[[ Page extract, beginning ]]

Dropping A Dime On Barcadia



Gentle reader, as sojourners in this life we must take our entertainment where we find it. The dive bar and the neighborhood bar please us well. But let us indulge our curiosity and step inside an establishment that can be many places at once, brushing by geography and local culture like the broadcast of a syndicated television program. It’s time to take a peek into a chain bar – if only a regional chain bar. We’re off for a game or two, and perhaps a drink, at Barcadia.

 

By both chance and neglect, I found myself wandering in the Warehouse District with a low cellular telephone battery. Our old friend and favorite New Orleans bartender, Billy D, was back in town. And in a post-modern attempt to rendezvous, we’d both left home before deciding on a spot to meet.

 

BARCADIA. I texted as my phone died. 

 

Slick buildings confronted me on all sides at the corner of Tchoupitoulas and Lafayette. The red brick warehouse containing the wine bar, W.I.N.O. on my left, thwarted me with its cash-extraction machines dispensing dribbles of wine. Behind, the tall Loew’s Hotel loomed over its “Plaza d’ Italia.” The Romanesque amphitheater was lit by long neon bulbs so that the columned space seemed a ceremonial site in some original Star Trek episode. The Old No. 77 Hotel, once again quite new and shining with windows in warehouse brick, waited behind. 

 

And Barcadia awaited upon my right. Protruding from the bottom corner of a tall parking structure, the glass garage doors shimmered like dark oil in the night. I’d seen those rolling doors thrown up as I’d passed before, crowds thronging the open space. But September offers the final winks of a deep slumber in this city, and all was quiet but for a scampering family passing on the sidewalk.

 

I made my way past the giant Connect Four boards and wooden picnic tables painted fun colors adorning the front wall, and pushed inside the glass door.

 

A wooden podium greeted me just inside. Two giggling young hostesses slouched and hung about the stand like new brides about their husbands’ necks. The girls looked up from laughing into a cell phone screen for long enough to satisfy themselves that I was no one of consequence and then went back to their object of amusement. Quite astute, I must say.

 

The interior is much like a garage on some TLC program where some over-funded hipster turns sensible automobiles into garish monsters. Exposed brick and polished block work. Gleaming ducts and giant ceiling fan like a futuristic helicopter blade overhead. Sealed and polished concrete floor. All the perimeter walls were lined with ancient arcade games: Galaga, Ms. Pac Man, Mortal Kombat II. Shiny wooden tables and black cushioned chairs populated the center of the wide room, mostly empty.

[[ Page extract, end ]]

- What to do -
Continue the Barcadia bar review from its last sentence, keeping its voice and first-person narration. Nothing in the rows is needed here.

[[ Data supplied, beginning ]]

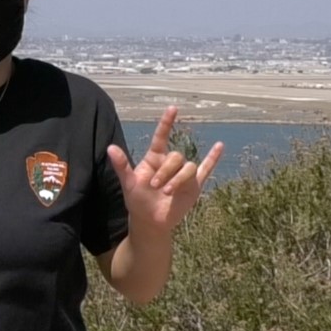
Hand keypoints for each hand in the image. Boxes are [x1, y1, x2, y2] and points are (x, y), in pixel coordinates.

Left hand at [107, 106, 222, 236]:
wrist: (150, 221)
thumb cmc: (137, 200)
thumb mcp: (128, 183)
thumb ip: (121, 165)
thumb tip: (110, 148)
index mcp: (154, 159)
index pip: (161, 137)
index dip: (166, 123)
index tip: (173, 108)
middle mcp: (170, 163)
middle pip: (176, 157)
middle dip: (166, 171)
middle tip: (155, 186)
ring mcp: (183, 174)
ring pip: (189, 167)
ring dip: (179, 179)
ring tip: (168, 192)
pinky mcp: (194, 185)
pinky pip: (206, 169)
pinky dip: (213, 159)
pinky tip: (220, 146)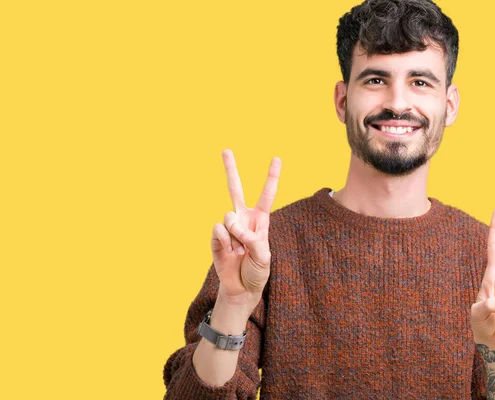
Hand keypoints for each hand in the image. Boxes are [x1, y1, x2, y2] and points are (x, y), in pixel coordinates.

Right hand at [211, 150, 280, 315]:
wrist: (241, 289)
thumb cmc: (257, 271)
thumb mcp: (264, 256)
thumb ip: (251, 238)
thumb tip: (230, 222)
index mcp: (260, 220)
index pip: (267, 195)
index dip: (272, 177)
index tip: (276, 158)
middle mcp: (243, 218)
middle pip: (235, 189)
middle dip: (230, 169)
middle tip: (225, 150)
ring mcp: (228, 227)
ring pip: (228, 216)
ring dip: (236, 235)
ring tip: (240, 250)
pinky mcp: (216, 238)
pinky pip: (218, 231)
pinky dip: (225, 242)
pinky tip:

[[ Data supplied, end ]]

- Solved exercise -
 

I took at stool at the long bar before me. I rested my elbows upon concrete bartop, emblazoned with the Barcadia logo and waited. Two attractive young bartenders, both expert hands with the makeup, hustled around behind the bar as they changed over shifts.

 

“Welcome to Barcadia. What can get you?” beamed one of the girls with a wide, white smile.

 

The backbar seemed to contain every type of flavored vodka in production, and some that no longer were. Dozens of beer taps from all over the country and beyond stood waiting. But I required strong drink, and as I saw no Pernod, opted for whiskey.

 

“Make it a double for three dollars more?” the bartender asked by rote. 

 

Ah, the upsell… like at an airport, my friends. The chain bar survives and proliferates by making every contact with the customer a chance to extract funds. 

 

I nodded in shame, unable to think of a reason not to have double for a mere three dollars more. My mind drifted in the brown liquor…

 

“Good God!” I exclaimed reflexively as I turned to my right.

 

Two giant men had taken up stool beside me. Cartoon muscles bulged through expensive t-shirts, thin as guaze, as though the colossi had sprinted directly from the gym.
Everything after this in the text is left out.